* DATA FOR THIS EXERCISE *
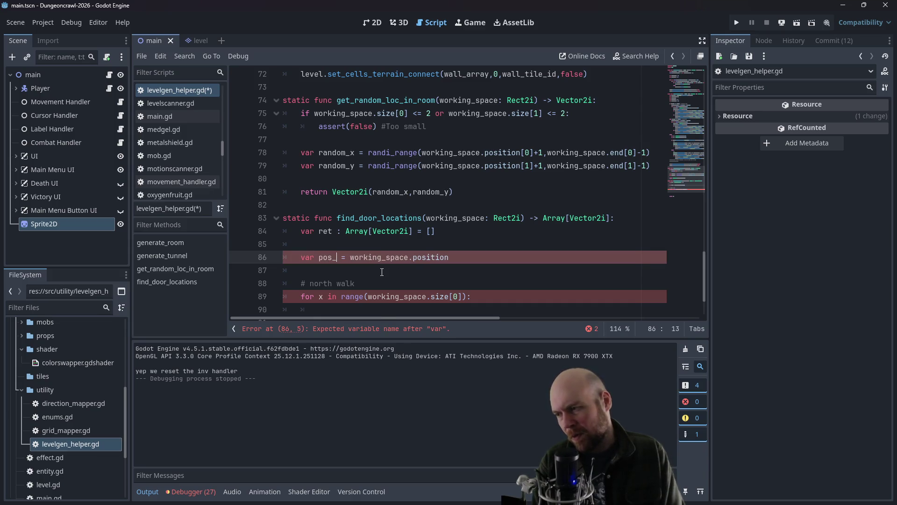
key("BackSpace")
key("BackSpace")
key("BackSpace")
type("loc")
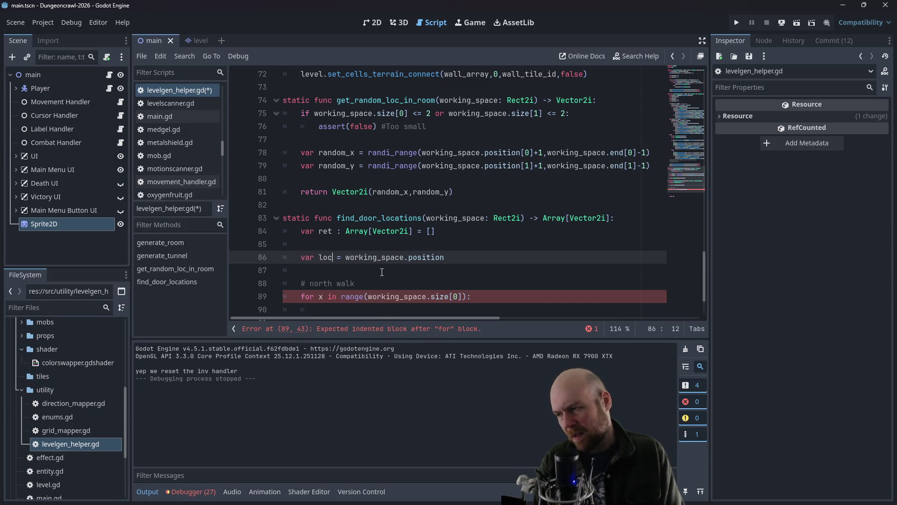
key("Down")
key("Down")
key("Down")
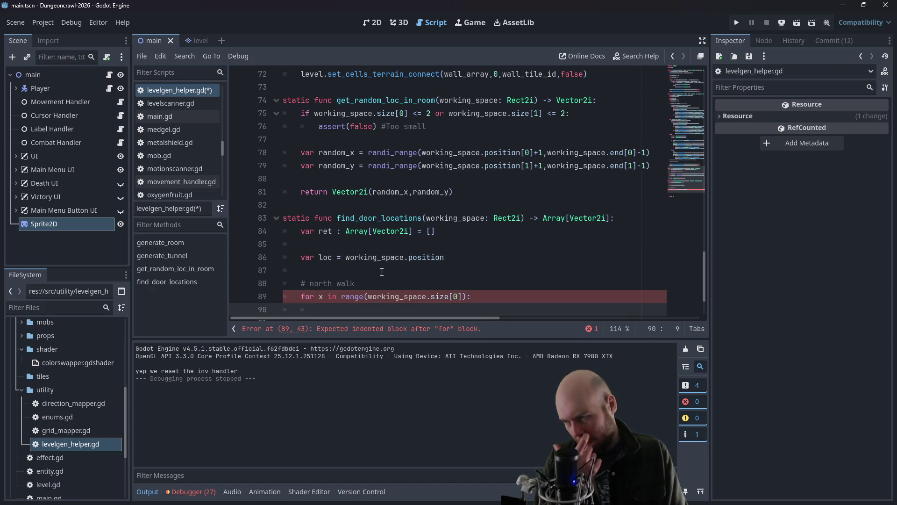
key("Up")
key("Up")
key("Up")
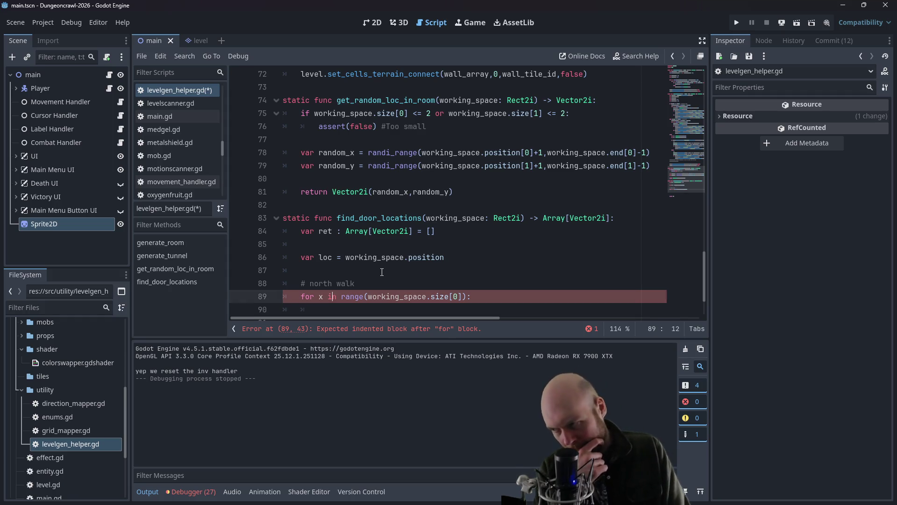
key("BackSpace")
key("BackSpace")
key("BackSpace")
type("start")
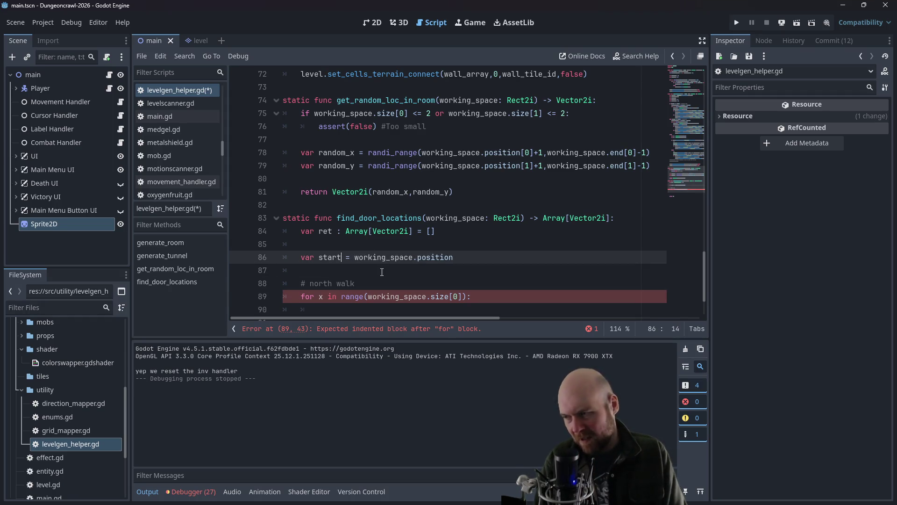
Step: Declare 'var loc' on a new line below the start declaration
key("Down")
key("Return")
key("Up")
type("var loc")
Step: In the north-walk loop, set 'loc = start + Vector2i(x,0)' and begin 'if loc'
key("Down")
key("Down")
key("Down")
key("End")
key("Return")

* ASSIGNMENT *
Copy nothing except the lines from the one holding "Step: In the" through the last line of the data above, and return them exactly.

* YOUR SOLUTION *
Step: In the north-walk loop, set 'loc = start + Vector2i(x,0)' and begin 'if loc'
key("Down")
key("Down")
key("Down")
key("End")
key("Return")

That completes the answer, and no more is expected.